Reviewby Casey Brienza,
Though his classmates tease him unmercifully about being an orphan and a slave, Teito Klein is the elite Barsburg Academy's star pupil. His mastery of the magical art of Zaiphon is unmatched, and, along with his best friend Mikage, he passes the final exam with flying colors. Unfortunately, after a chance encounter with the sinister Ayanami, his long repressed memories start to return, and he realizes that his life has been a lie. He is actually heir to the throne of the now subjugated Ragg Kingdom! He flees and ends up taking refuge in a church, neutral territory known as “The Zone of God.” Although he gains a trio of new allies within those sacred walls, Barsburg will stop at nothing to get him back—even if that means making fell bargains with ancient demonic powers!
Take a close look at the cover of the first volume of 07-Ghost. It features a frail pretty boy in chains draped around a smirking blond punk who is holding an enormous scythe protectively over the boy. Needless to say, this cover is sublime truth in advertising, and if the aforementioned description doesn't leave you drooling like a St. Bernard for more, don't bother with it for another second.

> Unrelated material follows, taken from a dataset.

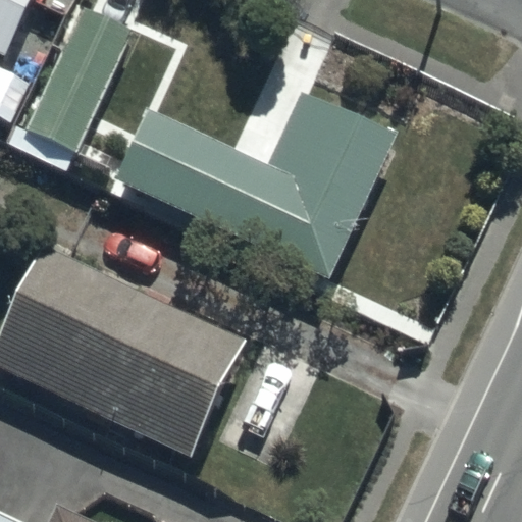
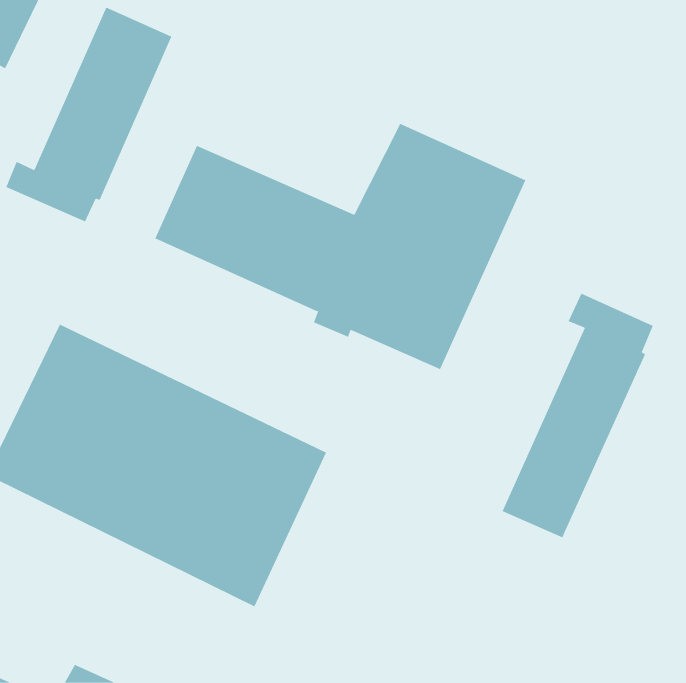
building: none -> [502,293,654,538]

But if on the other hand you are drooling for more, I think it's safe to say that I know your type—and so does creative duo Yuki Amemiya and Yukino Ichihara. A brooding, superpowered bishounen in Prussian-inspired school uniform coming to grips with his dark past and uncertain, violent future? Sounds like CLAMP's X or Code Geass. As a matter of fact, it also looks a lot like an amalgamation of those two series with its panel busting action scenes and pseudo-European techno-fantasy setting. Although some of the transitions between panels are confusing, requiring too much of a leap in logic to be entirely easy to read, the mangaka visualize their world with assuredness—the Church, with its gothic architecture and elegantly garbed clerics, seems particularly magical—and move with delicious fluidity between the serious and the slapstick. Indeed, the professionalism evinced bellies 07-Ghost's status as their debut series.
The story does not immediately strike one as the work of rookies either. Although as suggested earlier, it is not the most original story premise to make it to print, not by a long stretch of the imagination, this is a story that knows it audience, knows what it needs to do, and then proceeds to do it. Teito is your typical magical boy: small, dark-haired, dour, short-tempered, and angst-ridden. And just in case you didn't think he was gloomy enough, he spends most of volume one in shackles; talk about the clang and bang of heavy-handed symbolism! At first, he thinks that he is an orphan, but he quickly discovers that he is actually a prince of a conquered kingdom who lost both his father and the priest who raised him to enemies that are still (shocker!) after him for as of yet unknown, nefarious ends. They will, naturally, stop at nothing to have him, sacrificing even his best friend Mikage to get him back, and if Teito is to have a prayer for the future he is going to need to the help of the Church…and one rather raunchy male priest improbably named Frau in particular.
Needless to say, like many female mangaka who come up from the doujinshi subculture, Amemiya and Ichihara lard their professional work with homoerotic subtext and “special” relationships. 07-Ghost might set a record, though, for sheer number of special relationships and sexually ambiguous villains. In the first volume alone, we see Teito losing two important people in his life to Barsburg goons, including one who says, “I love you” outright before trying to kill him. (Don't ask.) Then, of course, there is the oversexed Frau, who is certain to play a prominent sidekick/mentor role in future installments. Suffice it to say that creators might as well be groveling on their hands and knees for yaoi parody fanzines. There are also a handful of cute girls who show up here and there, as well as a priest who makes his own humanoid (female) dolls, but these by comparison seem mostly afterthought.
The world-building is intriguing. At first, the Church appears to be an apparatus of the typical fetishized Christianity so often seen in manga and anime, but over time it becomes clear that the God being worshipped isn't the Biblical God at all, but rather something entirely novel. “God” looks like a grim reaper with wings of bone, for starters. How totally cool is that? See the first of four handsome color pages included in the Go! Comi edition for a great image of him. It is not worth summarizing the mythology of the series in detail here, but it sets up an intriguing struggle between good and evil that revolves around the fulfillment of the dreams of humanity. With Teito smack dab in the middle of it all. Obviously. (If you are thinking that this stuff about dreams and deities sounds an awful lot like CLAMP again, you would be…right.)
Anyway, if fujoshi-style fun turns you off, you would be well advised to give 07-Ghost a pass. But if you are reasonably tolerant of or amenable to fangirl excesses, you should make certain not miss such excellently executed manga.
Overall : A-
Story : A-
Art : A-
+ An entertaining, intriguing storyline, handsome art, and boatloads of bishounen in suggestive situations.